El avance de la pandemia en Estados Unidos encuentra a la sociedad de ese país ante una situación crítica que seguramente no vivió quien sabe si desde sus orígenes. Por un lado, el gobierno de Donald Trump mostró un perfil ambiguo sobre la forma de tratar el Covid-19: primero dijo que había mucha histeria periodística en torno a las consecuencias y cuando los casos se fueron amontonando, intentó no quedar pegado a una tragedia que ya se acerca a los 20.000 muertos y supera el medio millón de contagiados. Pero hay una particularidad que en estas semanas sale a la luz con mayor fiereza. En un país de raíces puritanas, son millones los creyentes que no consideran que deban cuidarse del coronavirus porque tienen protección divina. Mientras tanto, otros millones salieron a la desperada a comprar armas de fuego quizás, según argumenta Andrew Arulanandam -el vocero de la tradicional Asociación Nacional del Rifle (NRA por sus siglas en inglés), el grupo lobista a favor de la segunda enmienda constitucional- a raíz de que “la gente está preocupada porque la policía ahora responde solo a llamadas seleccionadas y siente que ante una amenaza deberán defenderse por ellos mismos”.

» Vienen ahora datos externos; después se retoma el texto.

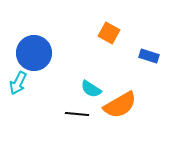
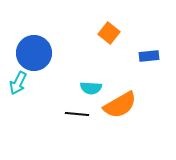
orange square: rotated 10 degrees clockwise
blue rectangle: rotated 24 degrees counterclockwise
cyan semicircle: moved 1 px up; rotated 30 degrees counterclockwise
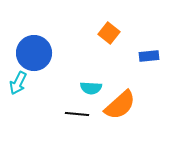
orange semicircle: rotated 12 degrees counterclockwise
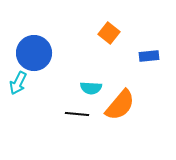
orange semicircle: rotated 8 degrees counterclockwise
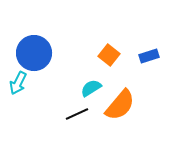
orange square: moved 22 px down
blue rectangle: rotated 12 degrees counterclockwise
cyan semicircle: rotated 145 degrees clockwise
black line: rotated 30 degrees counterclockwise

El derecho irrestricto para la portación de armas, un sello de origen en esa nación, implica que actualmente solo se necesite un certificado de antecedentes penales adecuado para comprar cualquier tipo de artefacto letal. Por lo tanto, las organizaciones que se dedican a testear el incremento de compras constatan el pedido de ese trámite, lo que de manera indirecta indica el índice de inseguridad de esos sectores de la sociedad.
Se sabe que el dato no revela linealmente la intención de comprar un arma, ya que ese mismo tipo de documento es necesario para un conductor de mercadería sensible o para trabajos en áreas determinadas del gobierno. Pero como asegura un artículo de la revista Mother Jones, es un indicador bastante certero para determinar el clima de inseguridad ciudadana.
El Sistema Nacional de Verificación de Antecedentes Penales Instantáneo (NCIS por sus siglas en inglés), que depende del FBI, detectó 3,7 millones de chequeos a lo largo de todo el mes de marzo, 34% más que en febrero y 12% más que el récord de diciembre de 2015.
Es normal que luego de cada gran balacera pública como la que usualmente se registra en Estados Unidos -otro detalle característico de esa sociedad – se eleve notoriamente la compra de armamento. Un acto reflejo para intentar apagar el fuego con más fuego. El último gran salto en la compra de armas se registró luego del tiroteo masivo en el Inland Regional Center San Bernardino, California, el 2 de diciembre de 2015, que dejó un saldo de 16 muertos.
Esa vez el entonces presidente Barack Obama salió fuerte a pedir limitaciones a la venta de armas para evitar esa retahíla de masacres cada vez más frecuentes. La propuesta no avanzó por el poder de lobbie de la NRA y de la poderosa e influyente industria militar. Pero la venta de pistolas y fusiles livianos trepó a 3,3 millones. Porque pensaban que se iba a prohibir la venta y no querían quedar “desarmados”.
Ahora, una firma consultora, la Small Arms Analytics and Forecasting (Análisis y Predicción de Armas Pequeñas) calculó que se vendieron 2,6 millones de armas desde que el coronavirus comenzó a quitarles el sueño a muchos estadounidenses.
Un estudio del Centro de Investigación PEW encontró que 3 de cada 10 estadounidenses admiten ser propietarios de una pistola y que hay más de 400 millones de armas en propiedad de civiles en Estados Unidos. A razón de una por persona, teniendo en cuenta que en la estadística se anota a niños y a los millones que rechazan la tenencia de armas o están impedidos de poseerlas por diversas razones.
David Hemenway, del Centro de Investigación de Harvard, argumenta en esa misma publicación que la mentalidad del comprador de urgencia es que “el infierno se está desatando, ¿cómo puedo protegerme?”. Esto es, se viene el Armageddon, recurramos a los derechos que otorga la segunda enmienda y compremos un arma de fuego. El problema es que ese infierno es un virus microscópico contra el que una bala poco puede hacer.